«Pauvre mais sexy», c’est ainsi que Klaus Wowereit, ancien maire de Berlin, décrivait sa ville en 2003. L’Atlas social 2013 de Berlin lui donne raison: le clivage entre pauvres et riches de la capitale allemande est toujours aussi grand. Les quartiers cossus comme Charlottenburg et Zehlendorf ont conservé leur standing tandis que Marzahn-Hellersdorf et Spandau transpirent la précarité. Leurs habitants sont peu formés, tombent plus souvent malades et ont une espérance de vie moindre selon un bilan lapidaire du quotidien berlinois Der Tagesspiegel.
Pauvreté, malbouffe et gaspillage
Certes, la pauvreté est toute relative à Berlin puisque plus personne n’y meurt de faim aujourd’hui. Mais de faibles revenus et un manque de formation vont souvent de pair avec une mauvaise alimentation. Fruits et légumes frais figurent rarement au menu des personnes issues des classes sociales défavorisées, encore moins s’ils sont issus de l’agriculture bio. Les choses pourraient toutefois changer à l’instigation de Berlinois qui se mobilisent contre le gaspillage alimentaire pour une meilleure répartition de ces mêmes denrées. Différentes initiatives ont vu le jour ces dernières années; elles impliquent des particuliers, des supermarchés, des associations ainsi que le gouvernement et ont pris des formes aussi diverses que surprenantes.

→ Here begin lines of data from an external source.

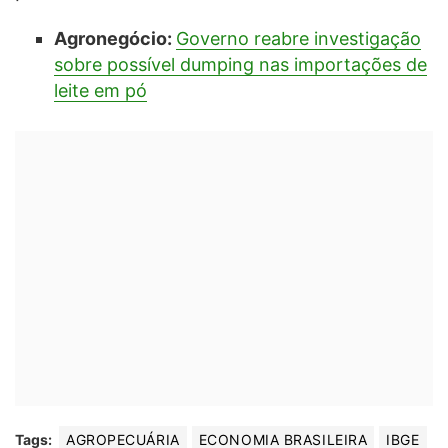
Agronegócio:
Governo reabre investigação
sobre possível dumping nas importações de
leite em pó
Tags:
AGROPECUÁRIA
ECONOMIA BRASILEIRA
IBGE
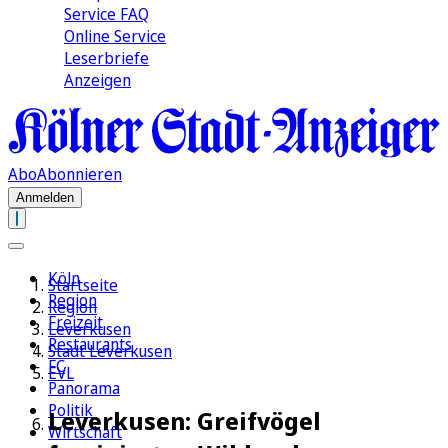
Service FAQ
Online Service
Leserbriefe
Anzeigen
Abo
Abonnieren
Anmelden
Köln
Startseite
Region
Region
Freizeit
Leverkusen
Restaurants
Stadt Leverkusen
FC
EVL
Panorama
Politik
Leverkusen: Greifvögel
Wirtschaft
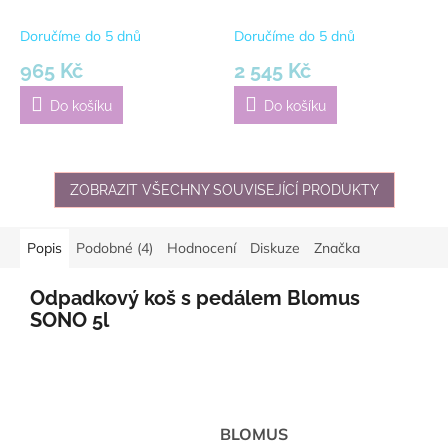
černá
černá
Doručíme do 5 dnů
Doručíme do 5 dnů
965 Kč
2 545 Kč
Do košíku
Do košíku
ZOBRAZIT VŠECHNY SOUVISEJÍCÍ PRODUKTY
Popis
Podobné (4)
Hodnocení
Diskuze
Značka
Odpadkový koš s pedálem Blomus
SONO 5l
BLOMUS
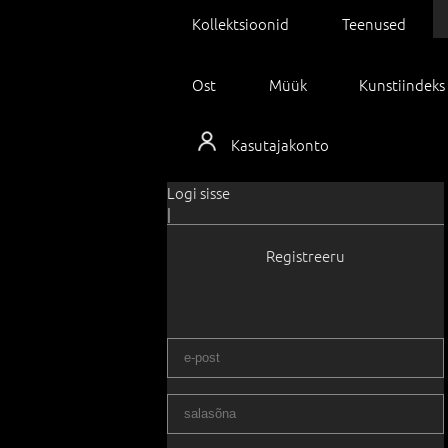
Kollektsioonid
Teenused
Ost
Müük
Kunstiindeks
Kasutajakonto
Logi sisse
|
Registreeru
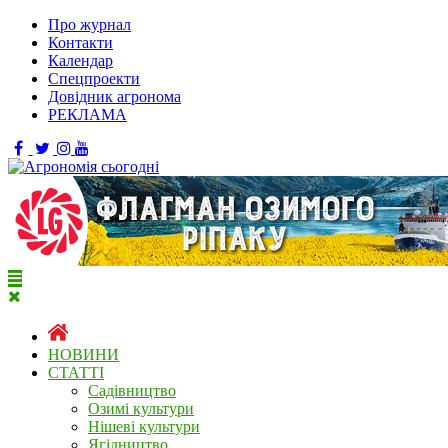
Про журнал
Контакти
Календар
Спецпроекти
Довідник агронома
РЕКЛАМА
НОВИНИ
СТАТТІ
Садівництво
Озимі культури
Нішеві культури
Ягідництво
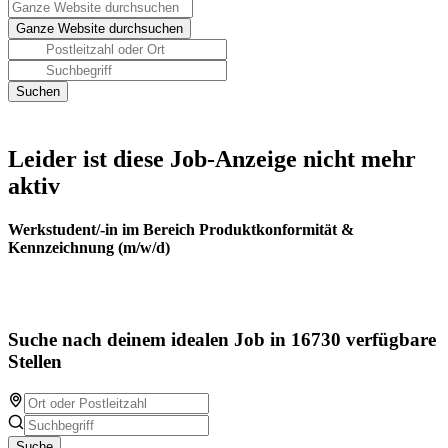
Leider ist diese Job-Anzeige nicht mehr
aktiv
Werkstudent/-in im Bereich Produktkonformität &
Kennzeichnung (m/w/d)
Suche nach deinem idealen Job in 16730 verfügbare
Stellen
Suche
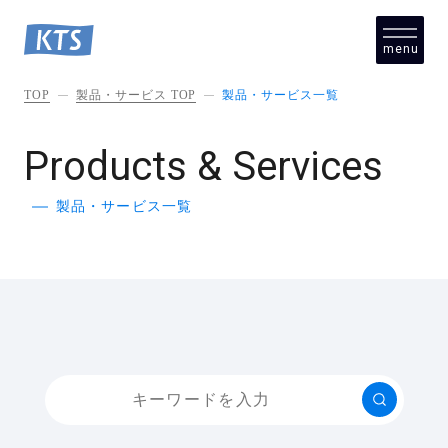
menu
close
TOP
製品・サービス TOP
製品・サービス一覧
Products & Services
製品・サービス一覧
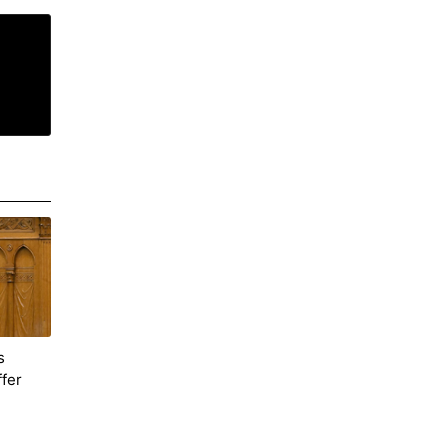
s
ffer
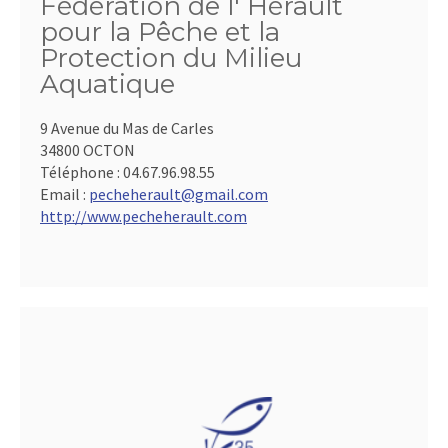
Fédération de l' Hérault
pour la Pêche et la
Protection du Milieu
Aquatique
9 Avenue du Mas de Carles
34800 OCTON
Téléphone :
04.67.96.98.55
Email :
pecheherault@gmail.com
http://www.pecheherault.com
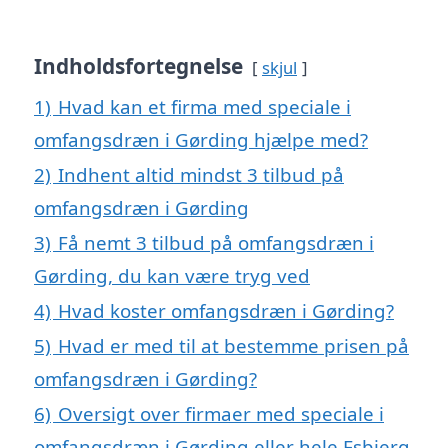
Indholdsfortegnelse
skjul
1)
Hvad kan et firma med speciale i
omfangsdræn i Gørding hjælpe med?
2)
Indhent altid mindst 3 tilbud på
omfangsdræn i Gørding
3)
Få nemt 3 tilbud på omfangsdræn i
Gørding, du kan være tryg ved
4)
Hvad koster omfangsdræn i Gørding?
5)
Hvad er med til at bestemme prisen på
omfangsdræn i Gørding?
6)
Oversigt over firmaer med speciale i
omfangsdræn i Gørding eller hele Esbjerg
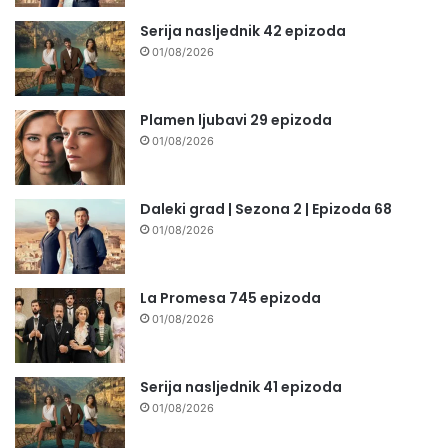
Serija nasljednik 42 epizoda
01/08/2026
Plamen ljubavi 29 epizoda
01/08/2026
Daleki grad | Sezona 2 | Epizoda 68
01/08/2026
La Promesa 745 epizoda
01/08/2026
Serija nasljednik 41 epizoda
01/08/2026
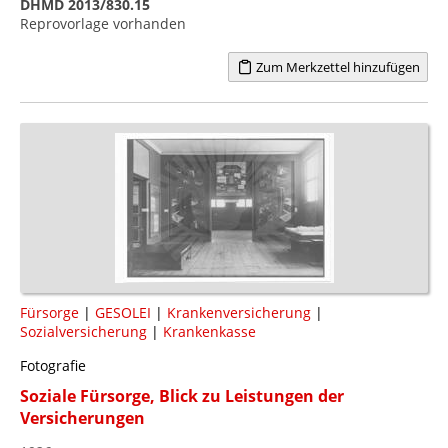
DHMD 2013/830.15
Reprovorlage vorhanden
Zum Merkzettel hinzufügen
Fürsorge
|
GESOLEI
|
Krankenversicherung
|
Sozialversicherung
|
Krankenkasse
Fotografie
Soziale Fürsorge, Blick zu Leistungen der
Versicherungen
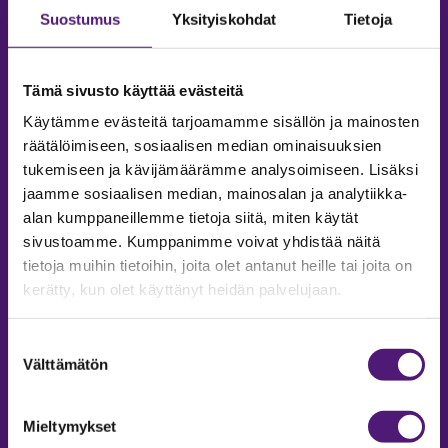
Suostumus
Yksityiskohdat
Tietoja
Tämä sivusto käyttää evästeitä
Käytämme evästeitä tarjoamamme sisällön ja mainosten
räätälöimiseen, sosiaalisen median ominaisuuksien
tukemiseen ja kävijämäärämme analysoimiseen. Lisäksi
jaamme sosiaalisen median, mainosalan ja analytiikka-
alan kumppaneillemme tietoja siitä, miten käytät
sivustoamme. Kumppanimme voivat yhdistää näitä
tietoja muihin tietoihin, joita olet antanut heille tai joita on
MAJOITUS
kerätty, kun olet käyttänyt heidän palvelujaan.
Tiedustelut & Varaukset
Puh:
020 755 9975
Suostumuksen
Email:
majoitus@sappee.fi
Välttämätön
valinta
Palvelemme arkisin 9–16
Mieltymykset
Online varaukset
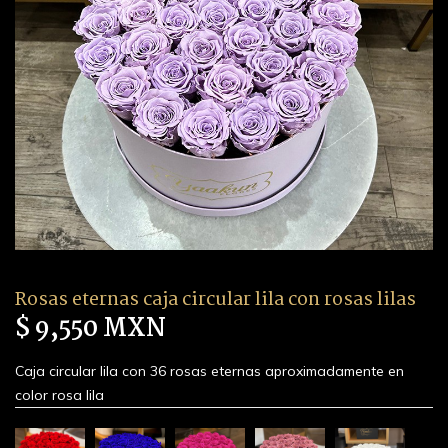
Rosas eternas caja circular lila con rosas lilas
$ 9,550 MXN
Caja circular lila con 36 rosas eternas aproximadamente en
color rosa lila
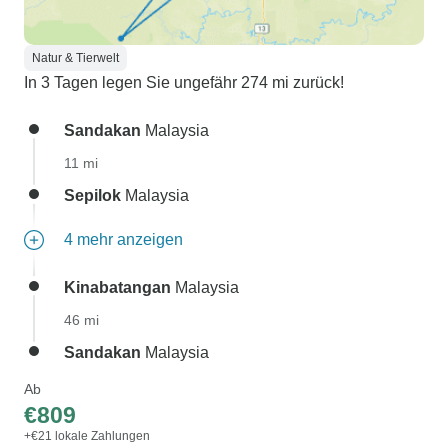
Natur & Tierwelt
In 3 Tagen legen Sie ungefähr 274 mi zurück!
Sandakan
Malaysia
11 mi
Sepilok
Malaysia
4 mehr anzeigen
Kinabatangan
Malaysia
46 mi
Sandakan
Malaysia
Ab
€809
+€21 lokale Zahlungen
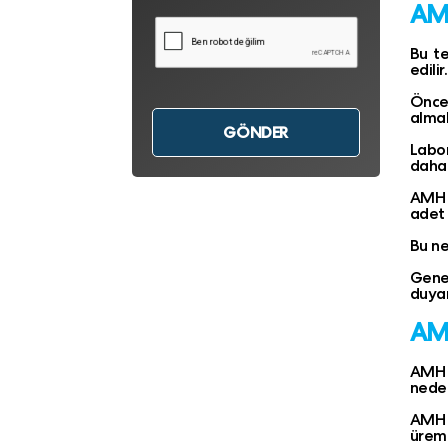
AMH
Bu te
edilir
Öncel
almak
Labor
daha 
AMH T
adet 
Bu ne
Genel
duyan
AMH
AMH t
neden
AMH s
üreme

Aliments périmés sur le net
Le projet « Lebensmittelretten.de » (Sauver les denrées alimentaires) lancé dans tout le pays en 2012 par Raphael Fellmer vise à récupérer et à redistribuer gratuitement les produits alimentaires déclassés des supermarchés bio. Pour ce faire, des accords de partenariat ont été conclus avec de nombreux magasins de Berlin et de Hambourg qui mettent leurs produits périmés à la disposition des "Sauveurs de denrées alimentaires" ; ceux-ci sont déjà près de 1500 rien qu’à Berlin. Les produits récupérés sont ensuite distribués via le site Foodsharing.de, fondé par le cinéaste Valentin Thurn, auteur du documentaire Taste the Waste (2011). Grâce à une banque de données interactive, ce site permet aux particuliers comme aux commerçants de donner ou d’échanger sans aucun frais des aliments promis au rebut, à l’exception des denrées périssables comme la viande, le poisson ou les œufs. Des paniers virtuels créés par les fournisseurs figurent sur une carte de l’Allemagne. Il ne reste plus qu’à faire son choix, à contacter le fournisseur qui propose le produit désiré et aller le chercher. Selon les dernières statistiques, les militants du Foodsharing de Berlin ont distribué 220 tonnes de nourriture en 2013, dépassant en quantité leurs collègues de Cologne et de Munich. Les Sauveurs de denrées alimentaires travaillent aussi en partenariat avec un organisme berlinois d’aide aux sans-abri qui sert tous les mercredis et en fin de semaine des repas à environ 250 personnes, grâce à des fruits et des légumes récupérés.
Des frigos dans la ville
Une vingtaine de réfrigérateurs publics pour une répartition équitable ont été installés dans l’agglomération de Berlin. Deux d’entre eux sont accessibles 24 heures sur 24 ; les autres se trouvent dans des magasins. Les particuliers peuvent y déposer les aliments dont ils n’ont plus besoin – par exemple ceux qui n’ont pas été consommés à la veille d’un départ en vacances, un poireau acheté en lieu et place d’une ciboule ou encore la plaque de beurre excédentaire acquise par un colocataire alors que le frigo commun en contient déjà deux. Si les Berlinois, jeunes et vieux, profitent largement de ce service, celui-ci dépanne parfois aussi des touristes.